Large ensembles also make it possible to characterise the spatial pattern of the response and identify physically robust responses that are consistent across ensemble members. North Atlantic; Greenland, Iceland, and Norway (GIN); South Atlantic; and eastern Pacific warming are common features of all our subsampled ensembles. However, only the North Atlantic and GIN sea warming are physically robust in addition to being significant at the 5 % level. The difference between the pattern of warming shown in this work and in Yoshioka et al. (2024) likely has a large component of internal variability, in addition to the effects of structural differences between the models used.

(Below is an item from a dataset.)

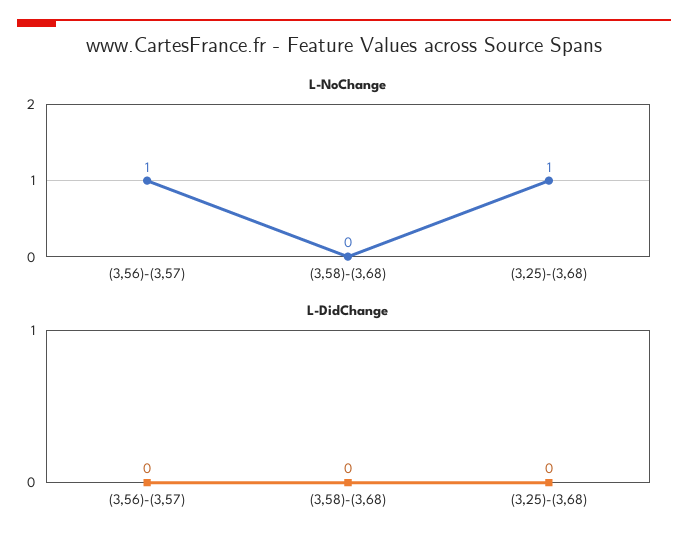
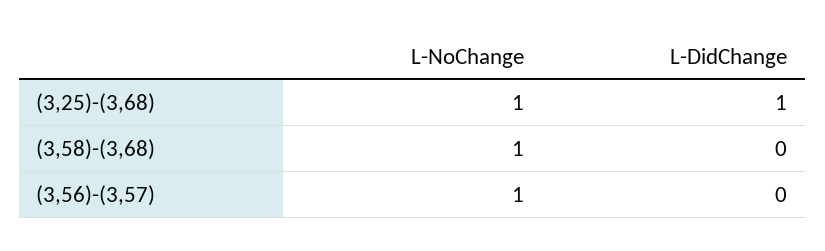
L-NoChange, (3,58)-(3,68): 0 -> 1
L-DidChange, (3,25)-(3,68): 0 -> 1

Our results highlight the challenge in rapidly attributing observed extreme events to evolving or temporary anthropogenic changes, particularly given the large internal climate variability on annual to decadal timescales. By crowd-sourcing computing resources, we were able to rapidly generate an ensemble of fully coupled Earth system model simulations of sufficient size to quantify the forced response and its confidence interval. However, this highlights a deficiency in current medium-term climate attribution tasks. As climate change is broadly acknowledged to be increasingly contributing to the extreme events experienced by millions of people around the world, climate scientists are increasingly tasked with understanding and accurately attributing them, but the resources to conduct this at scale are limited and ad hoc. An operational climate body that was specifically tasked with running decadal-scale attribution studies (Stevens, 2024), or the development of trusted methods for separating forced signals from variability (Samset et al., 2022), would provide a valuable resource as the demand for such information accelerates. The IMO shipping regulations do lead to a relatively small forced global mean surface warming in our results, consistent with its moderate aerosol ERF and also with a zero response when internal variability is taken into account. However, we note that other, future and ongoing, broader aerosol emission reductions, although uncertain (Persad et al., 2023), are expected to lead to a much larger aerosol ERF (e.g. Wilcox et al., 2023) and may thus still drive significant global warming and regional climate change impacts (e.g. Allen et al., 2020, 2021).